**Selected passage**
[Start of section]

1937 in sports describes the year's events in world sport.

Alpine skiing
FIS Alpine World Ski Championships
7th FIS Alpine World Ski Championships are held at Chamonix, France.  The events are a downhill, a slalom and a combined race in both the men's and women's categories.  The winners are:
 Men's Downhill – Emile Allais (France)
 Men's Slalom – Emile Allais (France)
 Men's Combined – Emile Allais (France)
 Women's Downhill – Christl Cranz (Germany)
 Women's Slalom – Christl Cranz (Germany)
 Women's Combined – Christl Cranz (Germany)

American football
 NFL Championship – the Washington Redskins won 28–21 over the Chicago Bears at Wrigley Field.
 First Cotton Bowl Classic is played in Dallas.
 Pittsburgh Panthers – college football national championship
 The Cleveland Rams join the National Football League.

Association football
England
 First Division – Manchester City win the 1936–37 title.
 FA Cup – Sunderland beat Preston North End 3–1.
Spain
 La Liga – not contested due to the Spanish Civil War
Germany
 German football championship won by Schalke 04
Italy
 Serie A won by Bologna
Portugal
 Primeira Liga won by S.L. Benfica
France
 French Division 1 won by Olympique de Marseille
Sweden
 Allsvenskan 1936/1937: AIK

Australian rules football
Victorian Football League
 25 September – Geelong wins the 41st VFL Premiership, defeating Collingwood 18.14 (122) to 12.18 (90) in the 1937 VFL Grand Final
 Brownlow Medal awarded to Dick Reynolds (Essendon)
South Australian National Football League
 2 October – Port Adelaide 13.16 (94) defeat South Adelaide 10.10 (70) to win their second consecutive SANFL premiership. 
 Magarey Medal won by Harold Hawke (North Adelaide)
Western Australian National Football League
 9 October – East Fremantle 14.13 (97) defeat Claremont 13.9 (87) to win their eighteenth premiership.
 Sandover Medal won by "Scranno" Jenkins (South Fremantle).

Baseball
 World Series – New York Yankees defeat New York Giants, 4–1.
 Hall of Fame election – Continuing toward the goal of 10 initial inductees from the 20th century, voters select Nap Lajoie, Tris Speaker and Cy Young. A special committee selects managers Connie Mack and John McGraw, former league presidents Morgan Bulkeley and Ban Johnson, and pioneer shortstop/promoter George Wright. Selections of nineteenth-century players are postponed.
 Aguilas Cibaenas, a club of Dominican Republic, officially founded in Santiago de los Caballeros on January 28.

[End of section]

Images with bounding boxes
[Start of section]

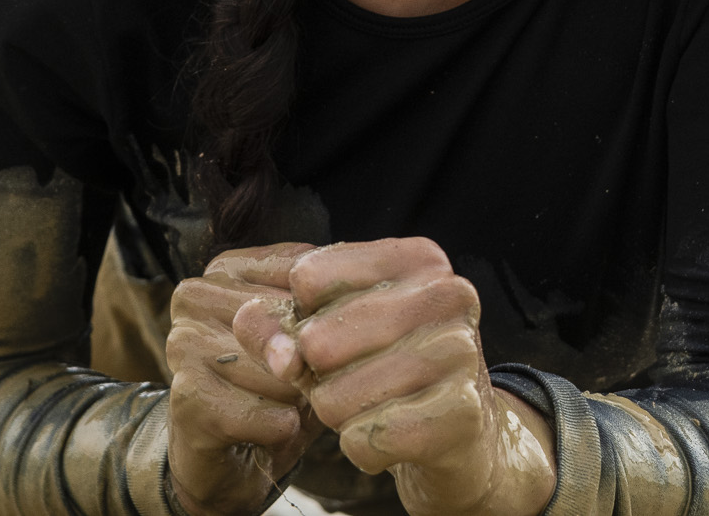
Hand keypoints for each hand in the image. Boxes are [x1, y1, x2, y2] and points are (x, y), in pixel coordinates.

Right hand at [165, 243, 321, 515]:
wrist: (233, 458)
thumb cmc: (279, 386)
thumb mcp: (309, 338)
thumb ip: (319, 313)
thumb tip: (306, 340)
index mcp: (228, 268)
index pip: (301, 275)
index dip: (329, 318)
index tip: (334, 341)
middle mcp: (196, 296)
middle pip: (287, 322)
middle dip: (311, 361)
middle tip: (308, 383)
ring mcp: (184, 343)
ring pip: (277, 370)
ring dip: (298, 398)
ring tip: (287, 405)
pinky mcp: (186, 395)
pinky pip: (258, 411)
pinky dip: (280, 427)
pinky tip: (277, 428)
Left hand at [238, 238, 556, 515]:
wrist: (463, 435)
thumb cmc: (387, 370)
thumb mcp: (332, 336)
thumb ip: (278, 323)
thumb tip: (244, 320)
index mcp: (418, 258)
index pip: (308, 278)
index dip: (298, 320)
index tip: (327, 336)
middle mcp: (448, 293)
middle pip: (317, 342)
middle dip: (315, 378)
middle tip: (347, 383)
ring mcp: (461, 351)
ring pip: (336, 398)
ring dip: (338, 416)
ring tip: (371, 409)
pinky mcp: (462, 414)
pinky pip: (366, 440)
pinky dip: (361, 450)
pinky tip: (390, 438)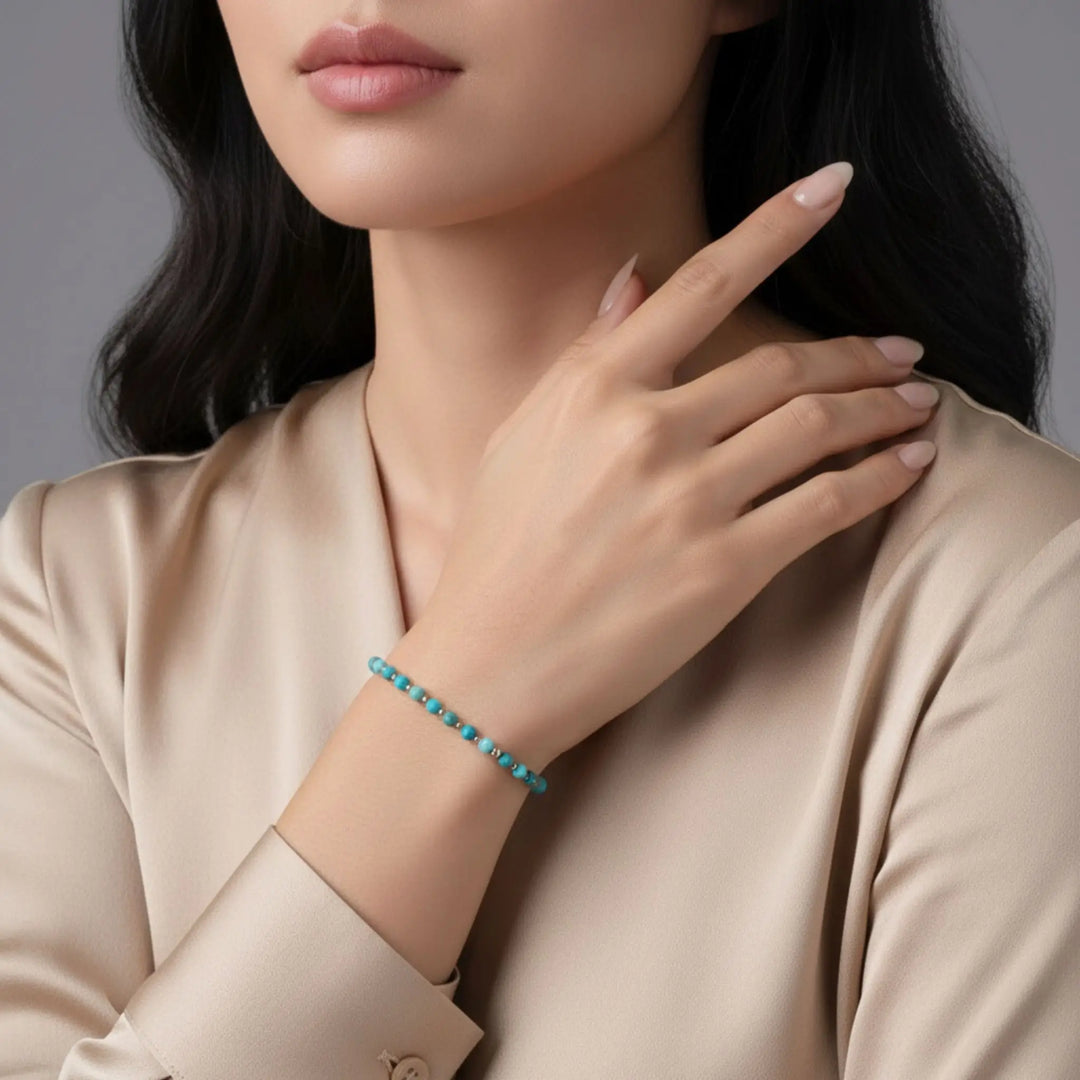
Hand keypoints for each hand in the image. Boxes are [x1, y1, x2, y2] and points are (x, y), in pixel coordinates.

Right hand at [394, 163, 936, 772]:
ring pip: (816, 426)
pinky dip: (878, 478)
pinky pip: (826, 505)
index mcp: (595, 389)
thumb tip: (633, 280)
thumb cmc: (497, 552)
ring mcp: (688, 500)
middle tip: (901, 353)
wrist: (491, 666)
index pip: (703, 282)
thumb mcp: (522, 434)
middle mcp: (647, 431)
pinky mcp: (723, 569)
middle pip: (783, 365)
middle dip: (858, 352)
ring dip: (880, 408)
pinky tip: (906, 465)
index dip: (778, 224)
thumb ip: (587, 354)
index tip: (833, 185)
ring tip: (916, 404)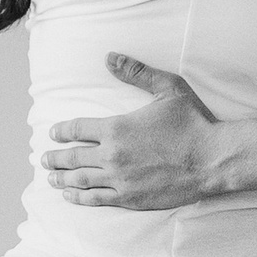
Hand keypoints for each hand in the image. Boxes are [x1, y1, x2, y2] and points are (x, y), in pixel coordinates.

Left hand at [44, 57, 220, 208]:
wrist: (213, 159)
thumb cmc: (193, 122)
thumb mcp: (168, 89)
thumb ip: (137, 73)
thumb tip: (110, 57)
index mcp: (117, 127)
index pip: (78, 128)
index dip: (62, 130)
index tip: (53, 133)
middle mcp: (112, 155)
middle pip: (72, 156)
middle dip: (55, 157)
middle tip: (44, 159)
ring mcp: (120, 179)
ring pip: (80, 179)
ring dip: (62, 178)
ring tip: (50, 178)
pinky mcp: (130, 198)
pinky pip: (96, 198)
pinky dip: (79, 197)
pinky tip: (70, 195)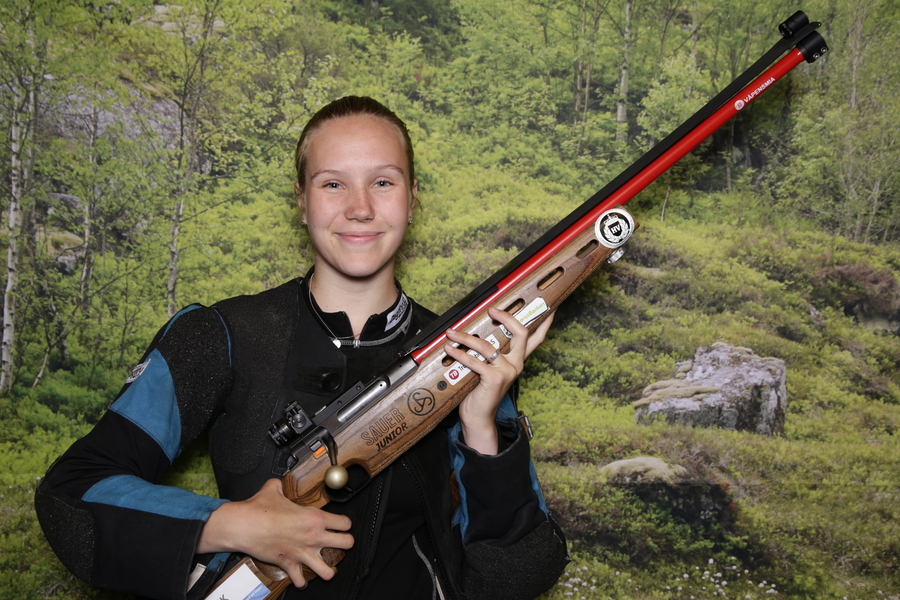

[End of section]

**Actions to take**
A) Repeat everything in the 1937 sports list from "Men's Slalom – Emile" down to "National Football League.".
B) According to the 1937 sports list, which team won the FA Cup, and what was the score?
Rely only on the 1937 sports list for the work here, not on the records.

**Results**
A)
Men's Slalom – Emile Allais (France)
 Men's Combined – Emile Allais (France)
 Women's Downhill – Christl Cranz (Germany)
 Women's Slalom – Christl Cranz (Germany)
 Women's Combined – Christl Cranz (Germany)

American football
 NFL Championship – the Washington Redskins won 28–21 over the Chicago Bears at Wrigley Field.
 First Cotton Bowl Classic is played in Dallas.
 Pittsburgh Panthers – college football national championship
 The Cleveland Rams join the National Football League.

B) Sunderland beat Preston North End 3–1.